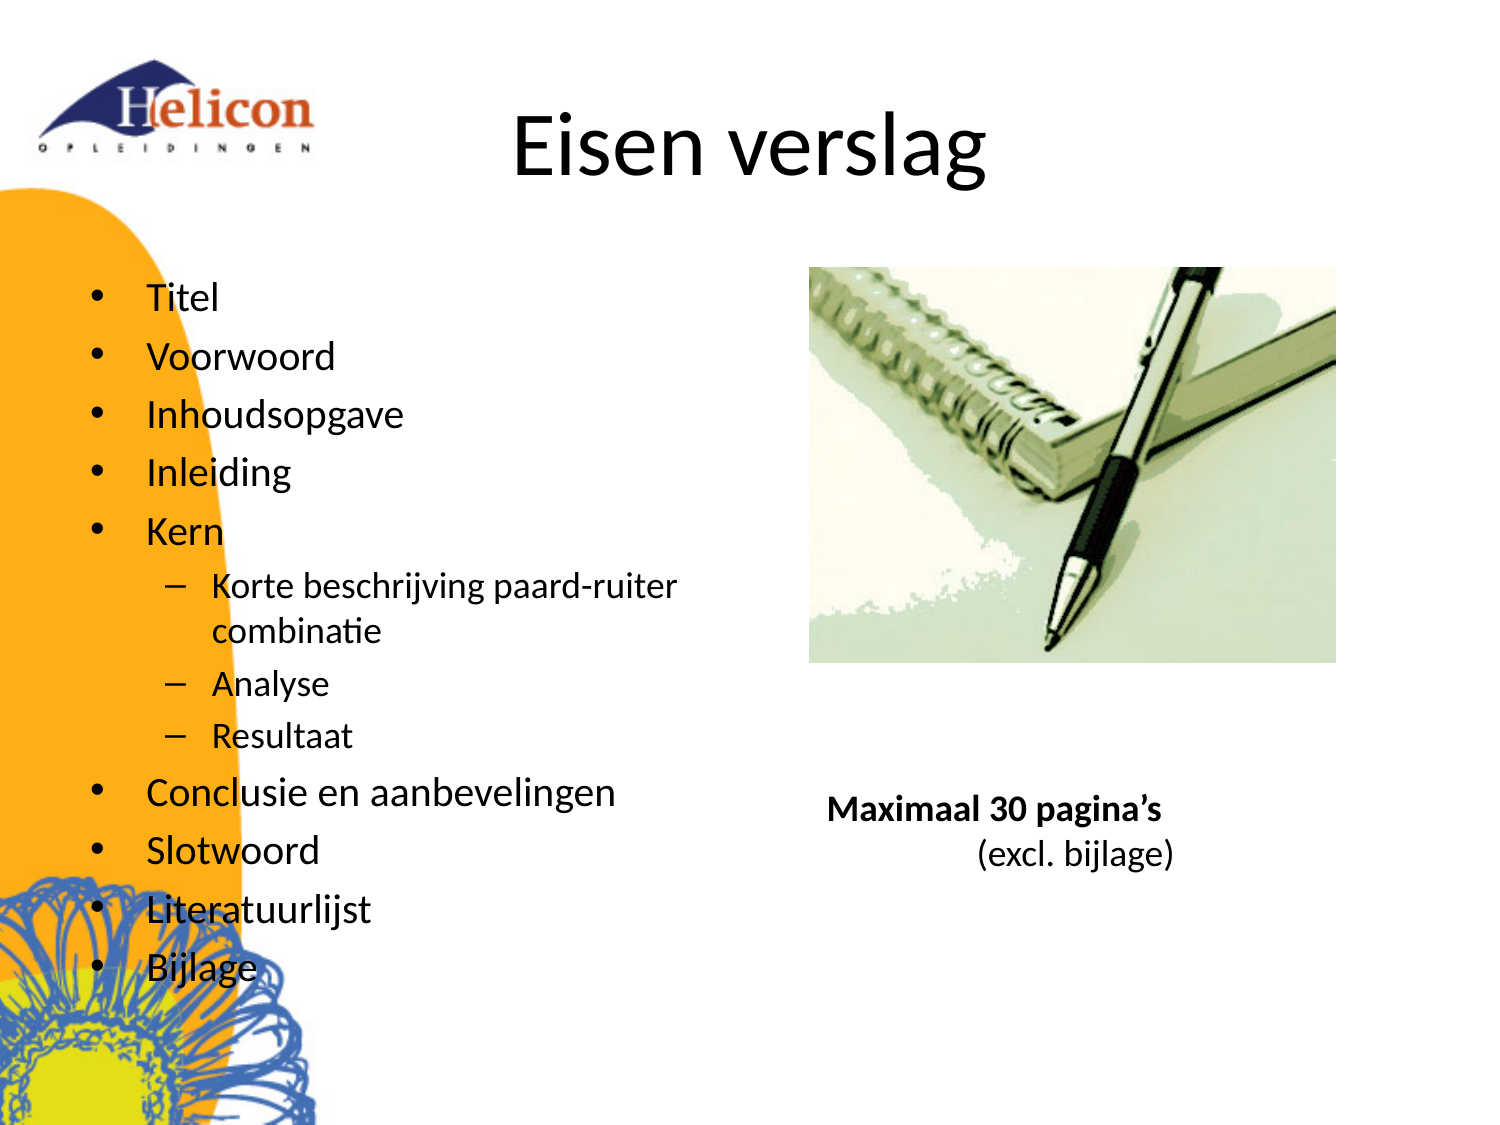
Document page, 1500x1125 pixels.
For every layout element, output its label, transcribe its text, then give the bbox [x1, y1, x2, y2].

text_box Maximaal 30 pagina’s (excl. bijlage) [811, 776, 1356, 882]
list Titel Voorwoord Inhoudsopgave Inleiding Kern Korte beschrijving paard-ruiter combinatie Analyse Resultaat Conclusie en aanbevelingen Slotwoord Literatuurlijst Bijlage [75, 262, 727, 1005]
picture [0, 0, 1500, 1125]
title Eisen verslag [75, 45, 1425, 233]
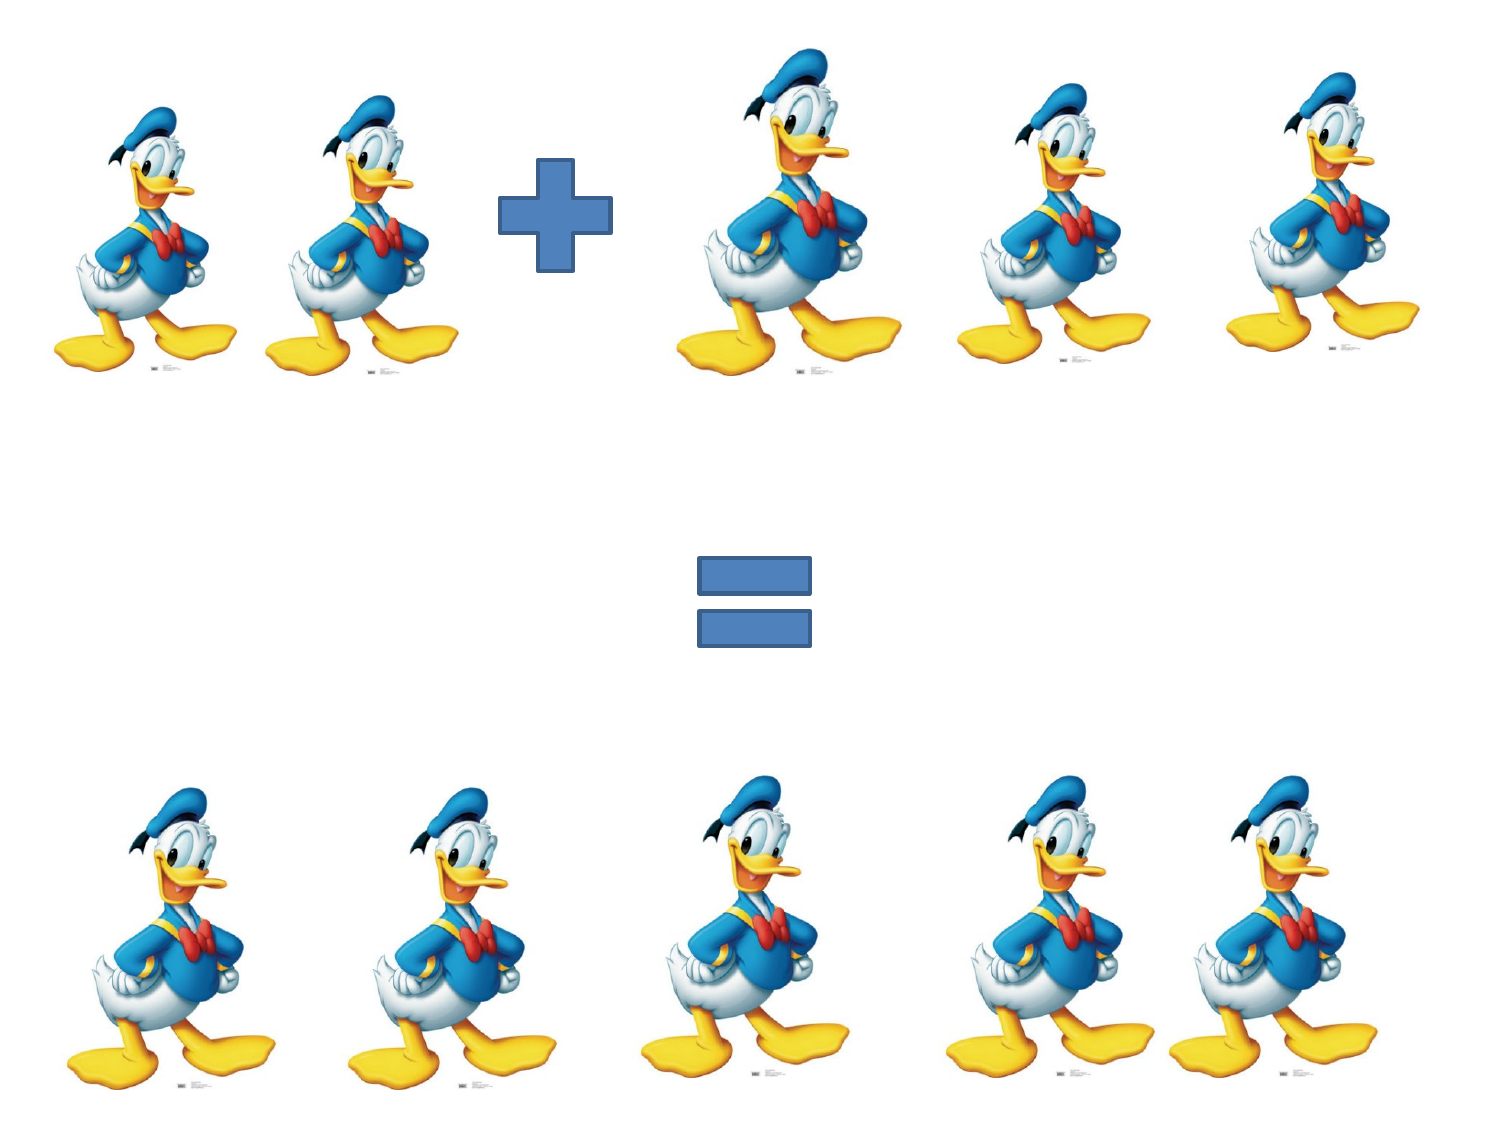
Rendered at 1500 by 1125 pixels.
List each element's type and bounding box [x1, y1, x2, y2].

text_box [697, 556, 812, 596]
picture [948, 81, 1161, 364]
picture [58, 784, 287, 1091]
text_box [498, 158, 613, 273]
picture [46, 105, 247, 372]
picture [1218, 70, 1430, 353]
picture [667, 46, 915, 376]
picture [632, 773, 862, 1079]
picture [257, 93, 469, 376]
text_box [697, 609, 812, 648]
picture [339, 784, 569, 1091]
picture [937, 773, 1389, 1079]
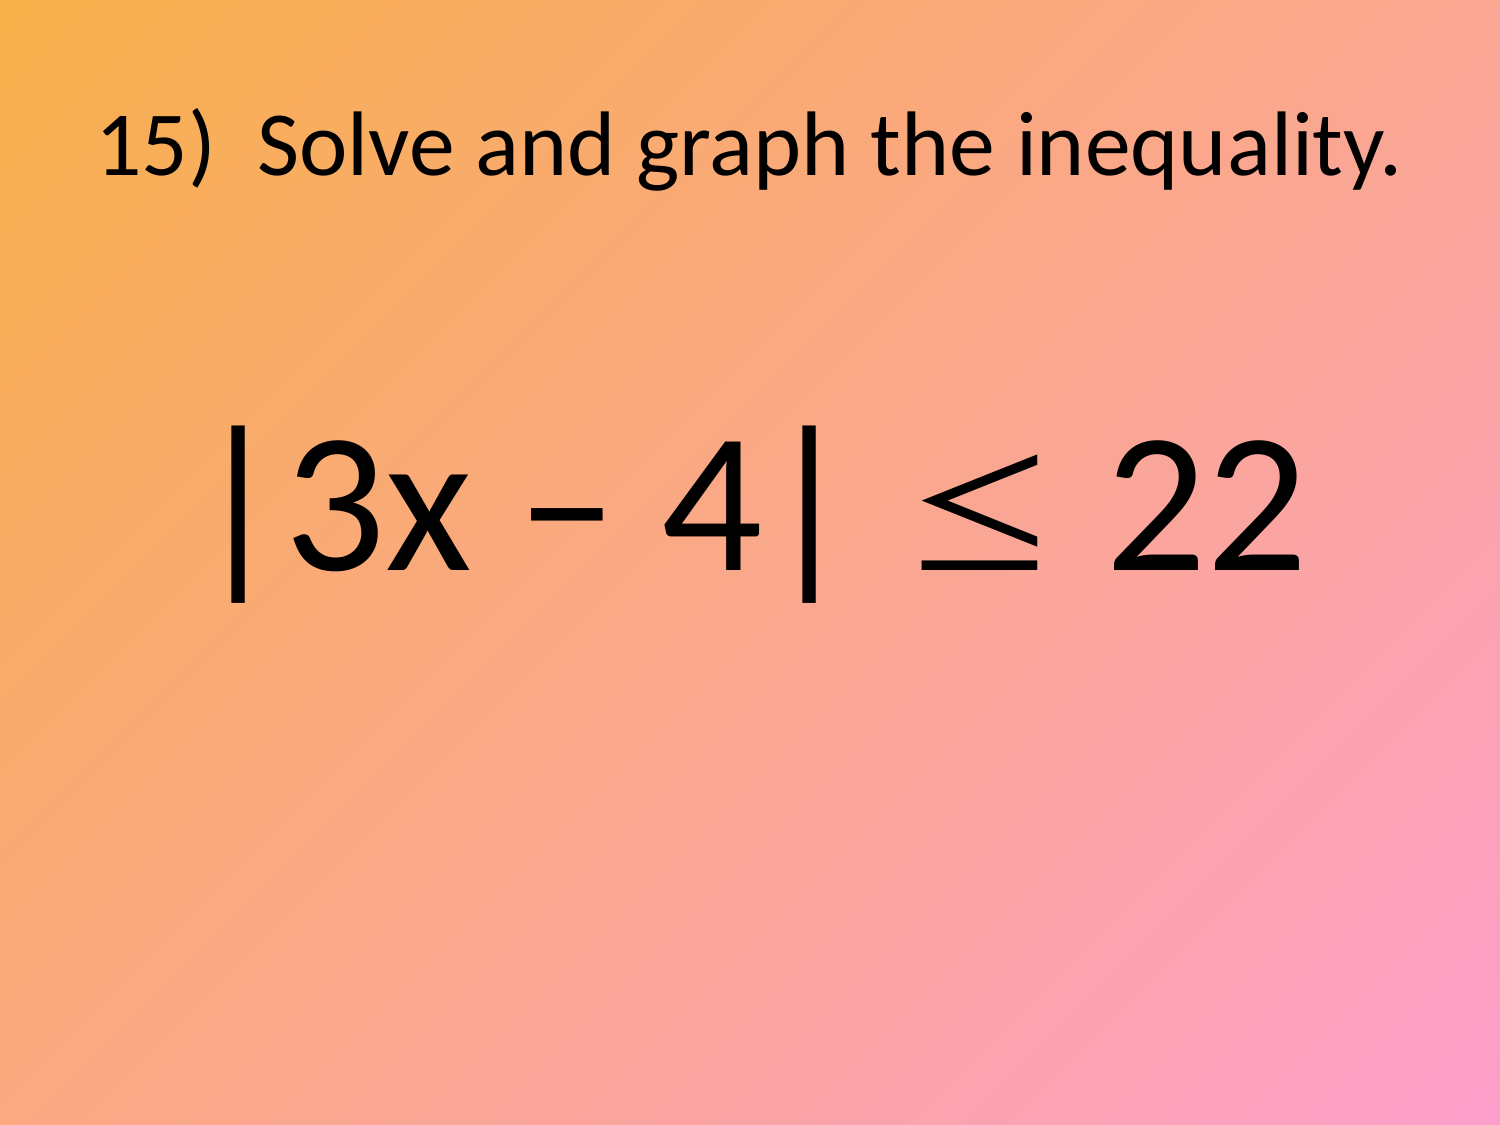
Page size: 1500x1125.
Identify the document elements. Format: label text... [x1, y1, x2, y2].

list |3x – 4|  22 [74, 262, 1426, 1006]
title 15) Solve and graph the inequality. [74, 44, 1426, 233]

#####

*ASSIGNED TASK*. Print the material above word for word, first line through the line with "Rendered at 1500 by 1125 pixels.", and leave every picture out.

*PROBLEM SOLUTION*.
Document page, 1500x1125 pixels.
For every layout element, output its label, transcribe its text, then give the bbox [x1, y1, x2, y2].

text_box Maximaal 30 pagina’s (excl. bijlage) [811, 776, 1356, 882]
list Titel Voorwoord Inhoudsopgave Inleiding Kern Korte beschrijving paard-ruiter combinatie Analyse Resultaat Conclusie en aanbevelingen Slotwoord Literatuurlijst Bijlage [75, 262, 727, 1005]
picture [0, 0, 1500, 1125]
title Eisen verslag [75, 45, 1425, 233]
Rendered at 1500 by 1125 pixels.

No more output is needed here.